If you are not necessarily a "people person" should you avoid the psychology field?

Or can you LEARN to be a good clinical psychologist? I am not 100% confident in my people skills but I am just curious if that is a major issue for this profession.I dont know if I want to be a researcher or what...just some advice please

Answer:
Believe me, you don't need people skills to be a good clinical psychologist. I absolutely have no people skills and if you don't believe me I'll kick your butt. Just kidding, but I had a successful clinical practice for many years without them. You really want to remain detached from your clients anyway. Also there are other things to do besides being a clinician. It all depends on where your talents are. Research is good, so don't downplay it.

to obscure: stay obscure and don't talk about things you know nothing about.
well i think a general interest in people would help
but at the same time you have to be distant
with your own emotional attatchment to other people
the answer really to your Q is 50/50 either way
Sure. I'm not a people person - I hate people. I learn psychology so I can manipulate them and use them for my evil deeds. It's fun. I plan to use my knowledge of psychology to become a lawyer... heh, that's where the real fun will begin. (foreclose homes, help big companies get away w/ murder, fight to restrict the constitution... yeah boy)
No, you don't need to avoid the field. You can learn to become a great clinical psychologist, just like people who are "people persons" can learn (through experiences) to dislike all people. If you really like psychology or find one school of theories particularly appealing, go with it. Maybe not being a "people person" will help you become an exceptionally impartial psychologist because you may be more likely to say what needs to be said not what the client wants to hear or soften the blows. I wouldn't necessarily call Freud a people person. And I don't like people either, I'm extremely introverted, yet received a BS in psychology and am continuing on. It can take extra energy for introverts to develop careers in people-oriented fields, but for most the payoff of helping others and personal growth is worth it.
People can adapt to almost anything...don't underestimate yourself!
I've never been to a psychologist but, have known many people who are or are becoming psychologist. They honestly are all messed up people that have suffered some sort of problem which probably sparks the interest in how the mind works.

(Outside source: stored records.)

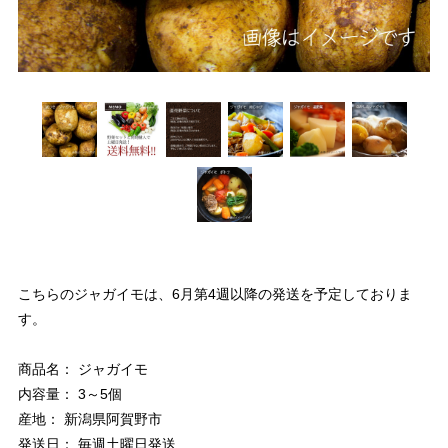
こちらのジャガイモは、6月第4週以降の発送を予定しておりま
す。
商品名： ジャガイモ
内容量： 3～5個
産地： 新潟県阿賀野市
発送日： 毎週土曜日発送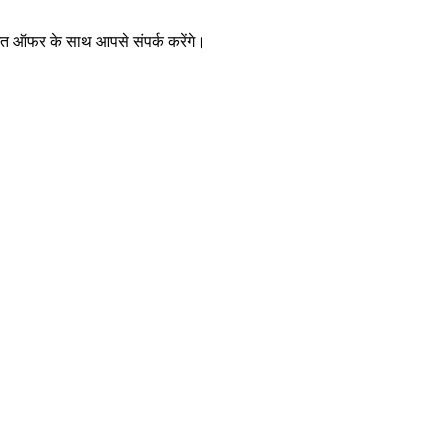
िगत ऑफर के साथ आपसे संपर्क करेंगे।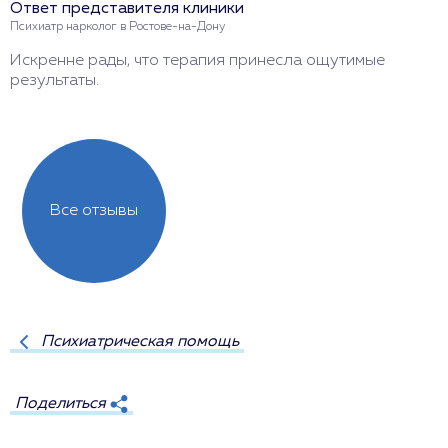
Ответ представителя клиники
Психиатр нарколог в Ростове-на-Дону
Искренне рады, что терапия принесла ощутимые
результаты.
Все отзывы
Психиатрическая помощь
Поделиться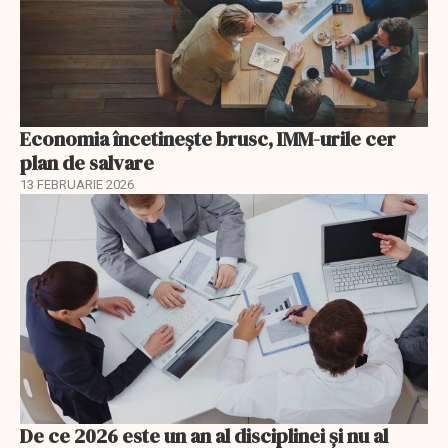
Economia încetinește brusc, IMM-urile cer
plan de salvare
13 FEBRUARIE 2026
De ce 2026 este un an al disciplinei și nu al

Not being a people person is probably fine you'll of coarse want to change that. People have to open up to you. Of coarse the plaque and the confidentiality tends to do most of the work I suppose.
There is a lot of research to support therapist warmth and client success. That is something that is important to therapy. Just a tidbit of experience: Psychologists are allowed to have emotions while being a psychotherapist. Look into Dr. Irvin D. Yalom's "The Gift of Therapy" for more info on that.

With that said, I wouldn't count myself out based on that fact alone. One of the best things you can do is make changes yourself. That experience can be instructive for you as a therapist. I am not sure of your personality either. I mean if you are cold and unwilling to warm up then it may not be the right field for you but I would think that you might avoid it in general anyway if that were the case. I think if it is merely a tendency toward introversion ten I think you are much like the therapists I have met. Most therapists develop and hone those skills and their own tendency toward being an introvert help them to become more insightful and searching with their clients whcih is also a good trait to have.

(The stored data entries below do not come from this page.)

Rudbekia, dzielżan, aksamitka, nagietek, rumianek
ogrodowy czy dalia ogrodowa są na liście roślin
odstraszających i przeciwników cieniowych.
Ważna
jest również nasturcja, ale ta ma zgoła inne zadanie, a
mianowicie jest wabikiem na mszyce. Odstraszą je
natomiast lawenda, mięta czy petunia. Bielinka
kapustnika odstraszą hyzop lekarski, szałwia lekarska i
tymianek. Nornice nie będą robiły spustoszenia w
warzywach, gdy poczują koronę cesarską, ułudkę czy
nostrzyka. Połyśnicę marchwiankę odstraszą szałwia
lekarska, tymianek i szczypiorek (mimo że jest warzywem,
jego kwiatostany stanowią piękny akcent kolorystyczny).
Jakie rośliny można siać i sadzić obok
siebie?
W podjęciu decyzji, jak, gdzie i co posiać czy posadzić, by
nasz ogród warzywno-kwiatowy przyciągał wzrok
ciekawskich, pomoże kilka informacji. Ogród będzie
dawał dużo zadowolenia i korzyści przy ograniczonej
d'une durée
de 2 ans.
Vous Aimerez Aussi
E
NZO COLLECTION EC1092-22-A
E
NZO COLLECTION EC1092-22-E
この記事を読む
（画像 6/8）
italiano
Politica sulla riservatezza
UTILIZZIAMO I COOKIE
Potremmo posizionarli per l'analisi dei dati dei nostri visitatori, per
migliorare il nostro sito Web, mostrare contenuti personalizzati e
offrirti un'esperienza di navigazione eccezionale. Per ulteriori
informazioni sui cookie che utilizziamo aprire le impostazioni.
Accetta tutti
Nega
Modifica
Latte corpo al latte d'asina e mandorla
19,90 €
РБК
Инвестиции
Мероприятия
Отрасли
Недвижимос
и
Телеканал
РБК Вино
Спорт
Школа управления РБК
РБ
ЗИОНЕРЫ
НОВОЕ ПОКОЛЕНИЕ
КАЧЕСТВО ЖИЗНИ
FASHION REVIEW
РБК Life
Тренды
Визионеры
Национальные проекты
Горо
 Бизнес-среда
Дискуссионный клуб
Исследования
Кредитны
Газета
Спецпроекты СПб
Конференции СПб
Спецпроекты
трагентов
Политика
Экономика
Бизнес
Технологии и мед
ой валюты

If you would be willing to try an experiment....attend therapy yourself. Go for at least 20 hours. Talk about this issue in therapy maybe in the beginning. See where it goes. When it is over evaluate your experience. Would you like to do this with others?
I would say it depends. If you a solitary person, but still like to help others and can relate to them, I would think you could do fine. If this describes you I actually think you could be a much better psychologist then the average one. People spend far too much time talking, and to be a good counselor it's really about listening and empathizing. Read up on person centered therapy, which is made for a solitary individual I think. :)

But, if you absolutely do not like people at all, I would think you should not be a counselor, but find something do do alone that you find fulfilling (could be research etc).